STORED DATA below:
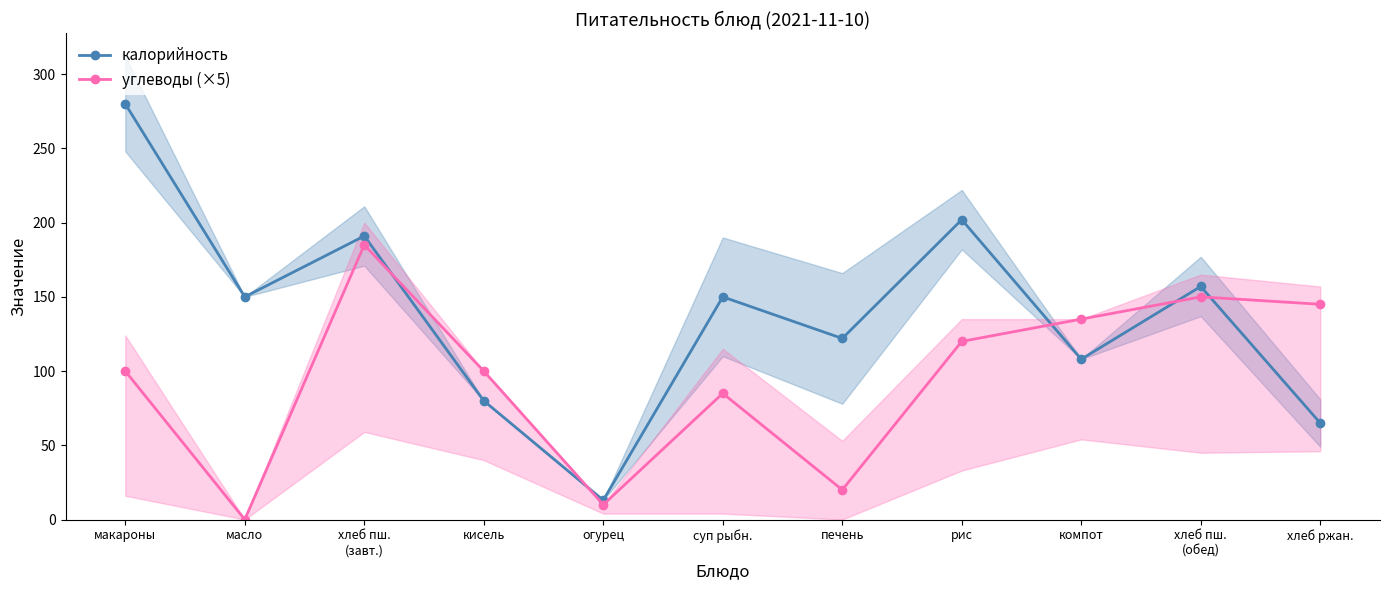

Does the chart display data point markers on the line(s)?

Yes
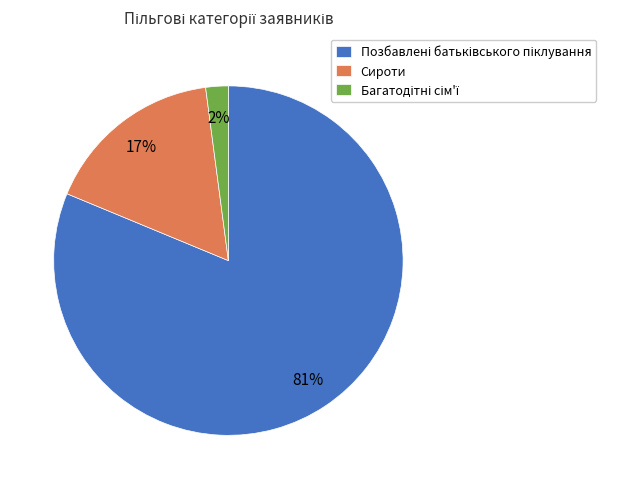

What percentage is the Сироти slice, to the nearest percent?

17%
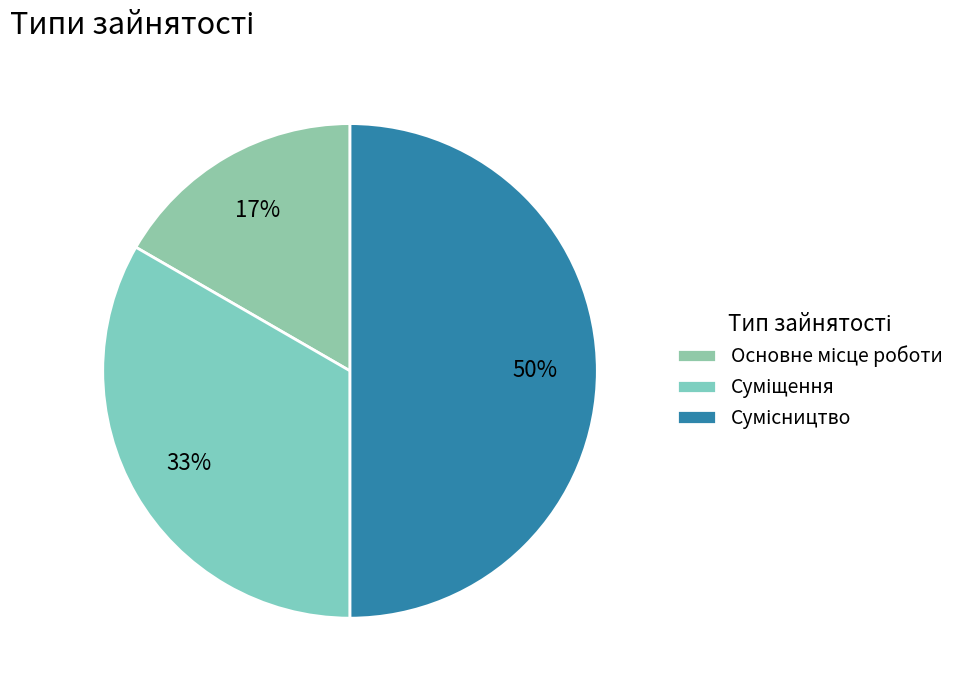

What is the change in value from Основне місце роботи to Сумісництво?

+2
End of STORED DATA.
-- TASK REQUIREMENTS --
Pick out every line above that contains the word "What", and copy each of those lines unchanged.

-- SOLVED PROBLEM --
What percentage is the Сироти slice, to the nearest percent?
What is the change in value from Основне місце роботи to Сумісництво?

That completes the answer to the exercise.